FIG. 1 is a block diagram showing a multiple frame aligner according to an embodiment of the present invention, FIG. 2 is a schematic waveform diagram for explaining the operation of the present invention, and FIG. 3 shows a conventional multiple frame aligner. A block diagram and FIG. 4 are schematic waveform diagrams for explaining the operation of a conventional multiple frame aligner. In the figure, 11, 12, ..., 1n ... Data input terminals, 21,
22 to 2n frame pulse input terminal, 30 first selector, 31 first latch, 40 second selector, 50 M-ary counter (first counter), 60 ...... Second latch, 70 ...... Shift register, 80 …… Multiple phase designation input terminal, 90 …… n-ary counter (third counter), 100 …… Frame pulse input terminal, 110 …… M-ary Counter (second counter), 120 ... Memory, 130 ... Data output terminal. In the drawings, the same reference numerals indicate the same or corresponding parts.

Claims (2)

(57) [Claims] 1. A multiplex frame aligner for multiplexing data of n (n is a natural number) lines into a single line and matching the frame number order of each line, and a clock representing the line speed before multiplexing. An n-ary counter that is generated in synchronization with T and counts a clock T3 having a cycle of 1 / n of the clock T. n input in parallel according to the count value of this n-ary counter
A first selector for selecting data of one line of the data, and n input in parallel according to the count value of the n-ary counter
A second selector for selecting a frame pulse of one line among the frame pulses of the plurality of lines, reset by the output of this second selector, and
The first M-ary counter (however, M) which counts the clock T4 whose phase is delayed from T3 in the same cycle as the above and presets the state of the shift register described later at the T3 clock
Is the number of data in one frame), and the parallel output of the first M-ary counter is parallelized by the clock T2 generated in the same cycle as T3 and in the phase between T4 and T3 in the next cycle. A shift register having n shift stages that are input and shifted; a second M-ary counter that counts carry pulses of the n-ary counter; an output of the first M-ary counter and an output of the n-ary counter. The output of the first selector is written as a write address, and the output of the second M-ary counter and n
A multi-frame aligner, comprising: a memory from which data is read by using the output of the binary counter as a read address. 2. A first latch is provided between the first selector and the memory, and the output of the first selector is the above-mentioned.
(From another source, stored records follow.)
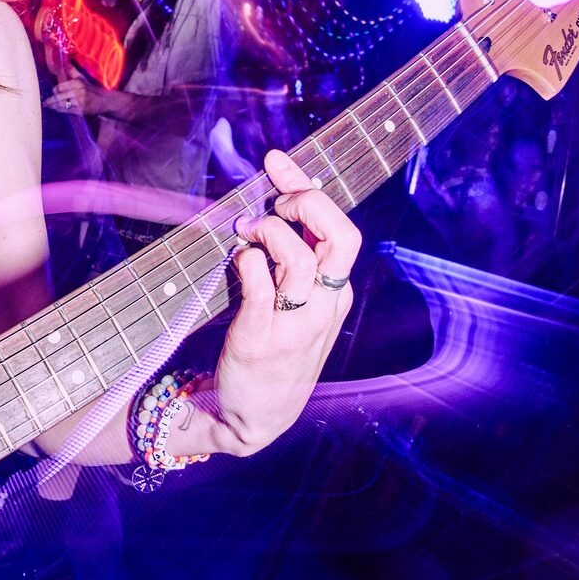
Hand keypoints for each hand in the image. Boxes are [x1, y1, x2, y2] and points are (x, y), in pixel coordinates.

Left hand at [45, 76, 101, 114]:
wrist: (102, 100)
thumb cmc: (90, 89)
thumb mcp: (82, 78)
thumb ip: (72, 71)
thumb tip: (65, 62)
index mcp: (77, 83)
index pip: (60, 87)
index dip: (55, 90)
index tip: (53, 91)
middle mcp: (78, 92)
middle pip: (59, 97)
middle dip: (51, 100)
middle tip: (45, 102)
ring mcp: (79, 102)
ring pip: (62, 104)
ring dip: (53, 106)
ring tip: (48, 106)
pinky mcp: (80, 110)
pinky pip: (67, 110)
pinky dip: (60, 110)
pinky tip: (56, 109)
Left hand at [199, 148, 360, 455]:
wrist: (252, 417)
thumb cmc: (270, 351)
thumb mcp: (296, 307)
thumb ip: (290, 262)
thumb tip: (271, 205)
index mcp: (335, 294)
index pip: (341, 229)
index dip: (308, 188)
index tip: (276, 162)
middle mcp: (324, 306)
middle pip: (339, 236)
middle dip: (304, 202)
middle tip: (270, 203)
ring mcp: (296, 324)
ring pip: (299, 257)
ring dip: (268, 232)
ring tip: (244, 233)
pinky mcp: (260, 339)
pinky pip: (260, 286)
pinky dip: (248, 262)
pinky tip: (237, 260)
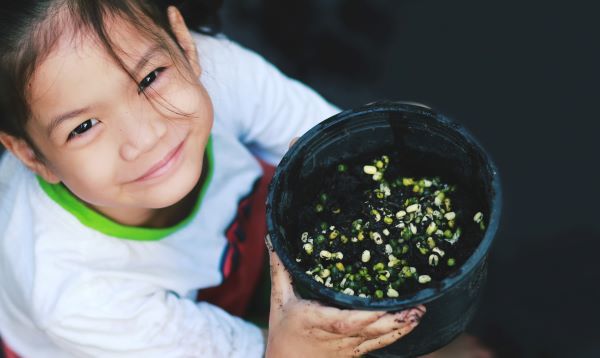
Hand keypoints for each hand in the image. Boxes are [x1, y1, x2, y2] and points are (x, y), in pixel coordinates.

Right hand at [265, 248, 424, 357]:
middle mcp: (334, 337)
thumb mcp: (278, 298)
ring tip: (419, 312)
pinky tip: (412, 322)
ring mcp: (347, 347)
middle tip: (415, 308)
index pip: (341, 321)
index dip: (362, 318)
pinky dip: (396, 334)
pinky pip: (379, 345)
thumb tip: (274, 236)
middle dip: (391, 321)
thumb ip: (281, 267)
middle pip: (367, 331)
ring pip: (377, 340)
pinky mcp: (355, 352)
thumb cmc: (283, 330)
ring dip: (400, 327)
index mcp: (314, 321)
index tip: (381, 308)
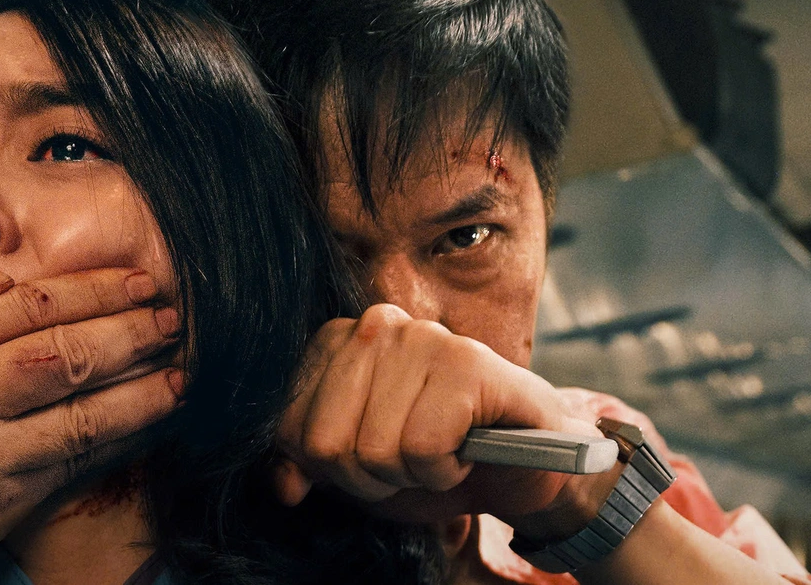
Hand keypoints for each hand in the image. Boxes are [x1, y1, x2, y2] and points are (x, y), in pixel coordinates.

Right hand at [0, 230, 184, 578]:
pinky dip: (123, 438)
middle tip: (173, 320)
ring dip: (143, 391)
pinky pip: (73, 463)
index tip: (142, 283)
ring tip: (182, 371)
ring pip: (80, 414)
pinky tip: (153, 418)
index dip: (97, 291)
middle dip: (132, 334)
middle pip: (64, 356)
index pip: (29, 305)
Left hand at [273, 303, 613, 529]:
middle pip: (326, 444)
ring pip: (375, 449)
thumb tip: (284, 486)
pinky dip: (444, 471)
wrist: (525, 462)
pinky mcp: (467, 363)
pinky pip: (424, 448)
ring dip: (411, 475)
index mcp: (339, 341)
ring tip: (440, 453)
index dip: (328, 467)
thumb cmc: (438, 455)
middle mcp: (376, 325)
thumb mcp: (359, 466)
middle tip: (409, 462)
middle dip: (368, 476)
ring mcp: (423, 338)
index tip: (372, 458)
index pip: (288, 426)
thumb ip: (310, 465)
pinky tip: (465, 450)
T1 generated in the same cycle as T3 and in the phase between T4 and T2
It is latched in the first latch by a clock and
Output to the memory, and a second latch is provided between the first M-ary counter and the shift register to output the output of the first M-ary counter to the T1.
This clock is latched in the second latch by the clock
The output of the second latch is input to the shift register at the T2 clock, and the output of the second latch is used as a write address of the memory.
A multi-frame aligner as described in paragraph.